[TASK TO CARRY OUT]
All that should be output is the block of lines below from the line with "[729,269,777,283] causing ->" to the line with "[160,1369,173,1381] & ->", both included, exactly as written.

[DATA SHOWN]

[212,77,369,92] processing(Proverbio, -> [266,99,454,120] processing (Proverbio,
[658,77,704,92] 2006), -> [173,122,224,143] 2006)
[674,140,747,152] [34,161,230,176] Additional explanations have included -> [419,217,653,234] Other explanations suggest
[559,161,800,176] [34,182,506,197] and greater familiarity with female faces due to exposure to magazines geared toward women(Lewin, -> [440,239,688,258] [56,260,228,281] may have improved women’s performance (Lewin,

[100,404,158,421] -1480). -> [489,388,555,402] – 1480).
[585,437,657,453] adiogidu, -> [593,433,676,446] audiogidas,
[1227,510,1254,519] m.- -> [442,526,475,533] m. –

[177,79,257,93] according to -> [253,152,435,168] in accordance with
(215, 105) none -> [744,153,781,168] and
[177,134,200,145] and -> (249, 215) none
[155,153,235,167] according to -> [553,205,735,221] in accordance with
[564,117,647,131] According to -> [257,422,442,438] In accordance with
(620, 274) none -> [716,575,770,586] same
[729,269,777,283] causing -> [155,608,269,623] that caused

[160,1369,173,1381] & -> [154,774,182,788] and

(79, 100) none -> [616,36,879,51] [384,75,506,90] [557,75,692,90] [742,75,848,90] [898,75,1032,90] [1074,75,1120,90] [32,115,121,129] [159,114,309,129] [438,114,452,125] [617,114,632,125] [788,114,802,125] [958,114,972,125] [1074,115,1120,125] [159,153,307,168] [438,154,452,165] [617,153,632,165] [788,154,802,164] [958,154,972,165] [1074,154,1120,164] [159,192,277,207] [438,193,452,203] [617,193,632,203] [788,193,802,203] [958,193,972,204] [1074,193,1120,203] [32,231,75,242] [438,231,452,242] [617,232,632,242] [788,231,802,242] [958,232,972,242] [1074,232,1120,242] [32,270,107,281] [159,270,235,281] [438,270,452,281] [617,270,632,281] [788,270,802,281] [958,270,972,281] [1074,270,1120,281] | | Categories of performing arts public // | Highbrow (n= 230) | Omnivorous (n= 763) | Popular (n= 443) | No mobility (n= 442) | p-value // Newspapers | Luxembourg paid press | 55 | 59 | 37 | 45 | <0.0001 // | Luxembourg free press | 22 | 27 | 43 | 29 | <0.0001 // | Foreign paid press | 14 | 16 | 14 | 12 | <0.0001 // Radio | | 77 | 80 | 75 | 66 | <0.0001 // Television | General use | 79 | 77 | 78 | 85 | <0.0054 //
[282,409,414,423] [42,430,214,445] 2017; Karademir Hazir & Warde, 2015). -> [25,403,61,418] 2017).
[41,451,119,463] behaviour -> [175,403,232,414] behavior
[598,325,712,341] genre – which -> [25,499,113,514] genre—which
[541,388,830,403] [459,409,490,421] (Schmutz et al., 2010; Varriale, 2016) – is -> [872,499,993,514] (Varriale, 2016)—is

[RESPONSE BOX]
[729,269,777,283] causing -> [155,608,269,623] that caused

[160,1369,173,1381] & -> [154,774,182,788] and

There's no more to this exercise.